What’s to become of the tech company office, and how do companies function without the structure that working together in the same building has traditionally provided us? That’s a monumental question facing tech companies today as they struggle to define their approach to work in a post-pandemic world.
Sure, there have been fully remote companies like GitLab for some time now, but the conventional wisdom prior to the pandemic was that you mostly needed to be in the same place to get serious work done.
This was certainly true for larger tech companies. Salesforce, Microsoft, Google, Meta, Amazon and Apple didn’t build sprawling campuses or skyscrapers across the world just to abandon them for no reason. They built them to house their workers and show off their sheer economic power. But when the pandemic hit in March 2020, it changed how we think of work, possibly forever.

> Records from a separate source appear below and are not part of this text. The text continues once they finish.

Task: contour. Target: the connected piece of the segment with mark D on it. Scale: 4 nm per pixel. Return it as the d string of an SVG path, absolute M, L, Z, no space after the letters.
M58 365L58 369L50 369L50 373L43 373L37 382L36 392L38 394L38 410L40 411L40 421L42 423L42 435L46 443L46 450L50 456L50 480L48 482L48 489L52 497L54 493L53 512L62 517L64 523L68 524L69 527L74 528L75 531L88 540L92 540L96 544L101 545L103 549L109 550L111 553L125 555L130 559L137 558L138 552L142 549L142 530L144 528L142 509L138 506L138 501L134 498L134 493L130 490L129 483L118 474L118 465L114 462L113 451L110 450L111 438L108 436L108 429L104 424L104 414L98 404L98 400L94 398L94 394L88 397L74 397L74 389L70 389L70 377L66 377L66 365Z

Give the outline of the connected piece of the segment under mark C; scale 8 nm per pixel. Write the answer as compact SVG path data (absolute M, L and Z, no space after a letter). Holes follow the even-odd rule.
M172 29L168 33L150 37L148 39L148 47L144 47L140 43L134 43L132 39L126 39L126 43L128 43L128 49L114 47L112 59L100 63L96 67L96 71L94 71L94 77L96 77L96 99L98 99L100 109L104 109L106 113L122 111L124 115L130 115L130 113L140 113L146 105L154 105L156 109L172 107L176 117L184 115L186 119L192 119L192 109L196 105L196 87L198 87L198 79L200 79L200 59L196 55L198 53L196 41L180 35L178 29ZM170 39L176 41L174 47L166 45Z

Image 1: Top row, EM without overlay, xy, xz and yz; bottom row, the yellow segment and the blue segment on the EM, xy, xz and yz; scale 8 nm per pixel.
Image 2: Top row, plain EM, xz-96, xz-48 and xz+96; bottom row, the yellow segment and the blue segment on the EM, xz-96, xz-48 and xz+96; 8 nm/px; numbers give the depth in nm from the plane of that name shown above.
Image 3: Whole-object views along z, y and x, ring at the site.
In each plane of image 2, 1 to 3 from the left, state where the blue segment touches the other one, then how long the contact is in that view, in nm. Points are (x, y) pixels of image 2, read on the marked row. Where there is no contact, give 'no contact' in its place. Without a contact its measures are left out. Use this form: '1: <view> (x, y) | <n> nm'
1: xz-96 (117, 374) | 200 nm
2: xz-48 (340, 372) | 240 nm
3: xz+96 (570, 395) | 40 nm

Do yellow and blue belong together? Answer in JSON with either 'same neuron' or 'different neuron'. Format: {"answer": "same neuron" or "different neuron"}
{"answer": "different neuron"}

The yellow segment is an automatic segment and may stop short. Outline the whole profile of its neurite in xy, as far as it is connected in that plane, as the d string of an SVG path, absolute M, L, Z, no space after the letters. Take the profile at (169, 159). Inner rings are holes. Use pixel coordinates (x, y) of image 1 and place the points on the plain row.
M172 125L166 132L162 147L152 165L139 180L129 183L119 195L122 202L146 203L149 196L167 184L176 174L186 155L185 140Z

Suddenly, we had a giant laboratory to experiment with everyone working from home, and while there are certainly some problems, depending on your business, your job, and, frankly, your living situation, it showed that whole categories of workers didn’t need to be sitting in a cubby farm inside a big building to get their jobs done — certainly not five days a week.
I spoke to a variety of people in the tech world, from consultants and investors to startup founders, to try and get a grip on exactly what the next phase of work is going to look like, and without a doubt, tech companies have at least become a lot more flexible when it comes to face time at the office.
Company policies are evolving
There is no one-size-fits-all answer here, but there are enough examples to suggest some shift away from the traditional office setup, even for well-established companies.